Thursday, April 16, 2020

Sam Reviews: "Five Quarters of the Orange" by Joanne Harris

I didn't really know what this book was about, and I felt like it had a slow start, but once it got some traction...whew.  I was hard pressed to put it down.  The writing feels scattered at times, but by the end it makes sense as to why and I appreciate it so much.  There were so many things I didn't anticipate, turns I wasn't expecting, and that ending. Highly recommend this story for anyone who appreciate memiors.

"It is a whimsical touch, which surpasses and troubles me.   That this stony and prosaic woman should in her moments harbor such thoughts. For she was sealed off from us - from everyone - with such fierceness that I had thought her incapable of yielding."

"And she baited me.  Deliberately - or so I thought. Now I think that maybe she couldn't help it, that it was as much in her unhappy nature to bait me as it was in mine to defy her."

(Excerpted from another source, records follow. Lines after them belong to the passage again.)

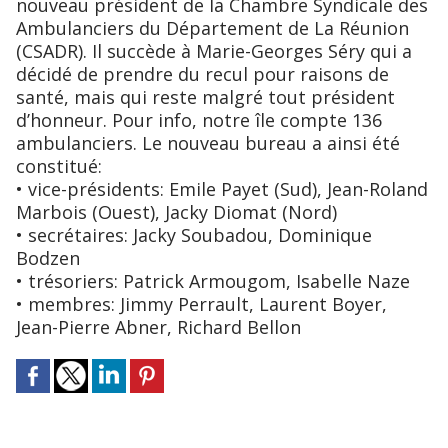
nouveau président de la Chambre Syndicale des
Ambulanciers du Département de La Réunion
(CSADR). Il succède à Marie-Georges Séry qui a
décidé de prendre du recul pour raisons de
santé, mais qui reste malgré tout président
d’honneur. Pour info, notre île compte 136
ambulanciers. Le nouveau bureau a ainsi été
constitué:
• vice-présidents: Emile Payet (Sud), Jean-Roland
Marbois (Ouest), Jacky Diomat (Nord)
• secrétaires: Jacky Soubadou, Dominique
Bodzen
• trésoriers: Patrick Armougom, Isabelle Naze
• membres: Jimmy Perrault, Laurent Boyer,
Jean-Pierre Abner, Richard Bellon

"To her, those petty rules mattered because those were the things she used to control our world. Take them away and she was like the rest of us, orphaned and lost."

"'The headache must come soon' she thought. Somehow the anticipation of pain can be even more troubling, more of a misery than the pain itself.   The anxiety that was a permanent crease in her forehead nibbled at her mind like a rat in a box, killing sleep."

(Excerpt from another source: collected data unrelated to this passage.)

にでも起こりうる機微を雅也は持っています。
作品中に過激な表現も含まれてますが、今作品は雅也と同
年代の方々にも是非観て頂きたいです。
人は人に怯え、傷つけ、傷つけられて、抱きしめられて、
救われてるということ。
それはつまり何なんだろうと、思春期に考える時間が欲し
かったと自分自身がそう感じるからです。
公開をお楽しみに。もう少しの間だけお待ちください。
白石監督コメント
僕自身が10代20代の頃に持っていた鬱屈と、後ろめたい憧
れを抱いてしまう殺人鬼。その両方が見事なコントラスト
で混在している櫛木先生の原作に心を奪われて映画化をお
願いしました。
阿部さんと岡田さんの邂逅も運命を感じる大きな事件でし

"Like the clock, I am divided. At three in the morning, anything is possible."

"She was rock salt and river mud, her rages as quick and furious and inevitable as summer lightening. I never sought the cause, merely avoiding the effect as best I could."

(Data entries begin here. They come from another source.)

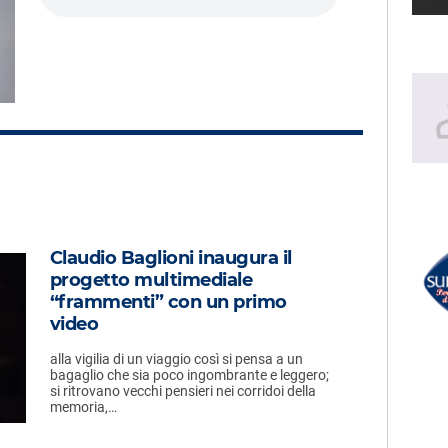
LECTION
RADIO SUBASIO +
BAGLIONI
NE-JO
olo Grande
One In A Million
RADIO SUBASIO DISCO CLUB
UN'ORA D'AMORE
Claudio Baglioni inaugura il
AQUA
r Un'Ora
progetto multimediale
Barbie Girl
“frammenti” con un primo
e,
video
e
alla vigilia di un viaggio così si pensa a un
bagaglio che sia poco ingombrante e leggero;
si ritrovano vecchi pensieri nei corridoi della
memoria,…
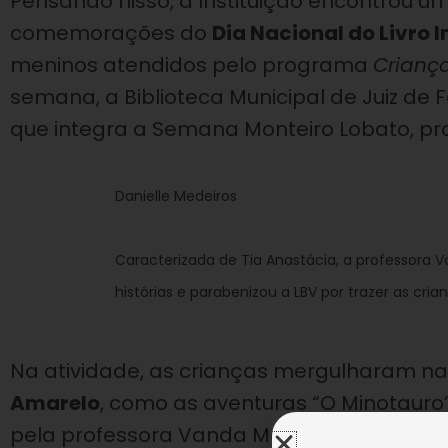
Pensando nisso, a Instituição encontrou u
comemorações do
Dia Nacional do Livro I
meninos atendidos pelo programa
Criança
semana, a Biblioteca Municipal de Juiz de 
que integra a Semana Monteiro Lobato, pro
Danielle Medeiros
Caracterizada de Tia Anastácia, a professora V
histórias e parabenizou a LBV por trazer as crian
Na atividade, as crianças mergulharam nas
Amarelo
, como as aventuras “O Minotauro
pela professora Vanda Maria Ferreira, car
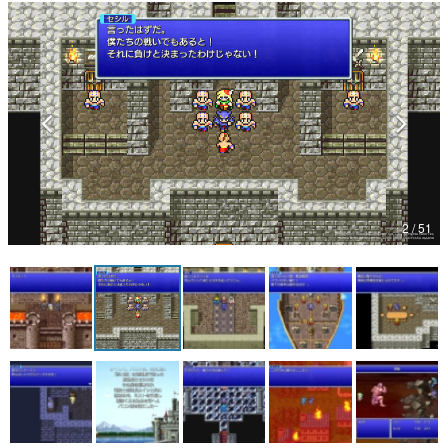
マンガ
女性向け
アプリレビュー
その他
電ファミニコゲーマーとは？
2 / 51
運営：株式会社マレ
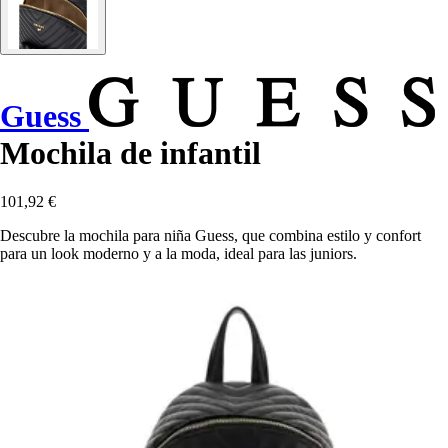
Guess
Mochila de infantil
101,92 €
Descubre la mochila para niña Guess, que combina estilo y confort
para un look moderno y a la moda, ideal para las juniors.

"It was the wrong thing to say. Sometimes everything you say is the wrong thing."

"I was in a landslide where every movement starts a new rock fall, bringing a new collapse of the world I thought steady."

"And in that moment I loved him completely and with a suddenness which startled away my rage."

"That's the trouble with heroes, they never quite live up to expectations, do they?"

"I never asked myself whether I loved him. It was irrelevant to the moment. Impossible to equate what I felt, that aching, desperate joy. And yet that was what it was. My own confusion, my loneliness, the strangeness with my mother, the separation from my sister and brother, had formed a kind of hunger, a mouth opening instinctively to any scrap of kindness."

"It wasn't enough. I'd had my day, my one perfect day, and already my heart was boiling with rage and dissatisfaction."

"A child is not a fruit tree. She understood that too late. There is no recipe to take a child into sweet, safe adulthood. She should have known that."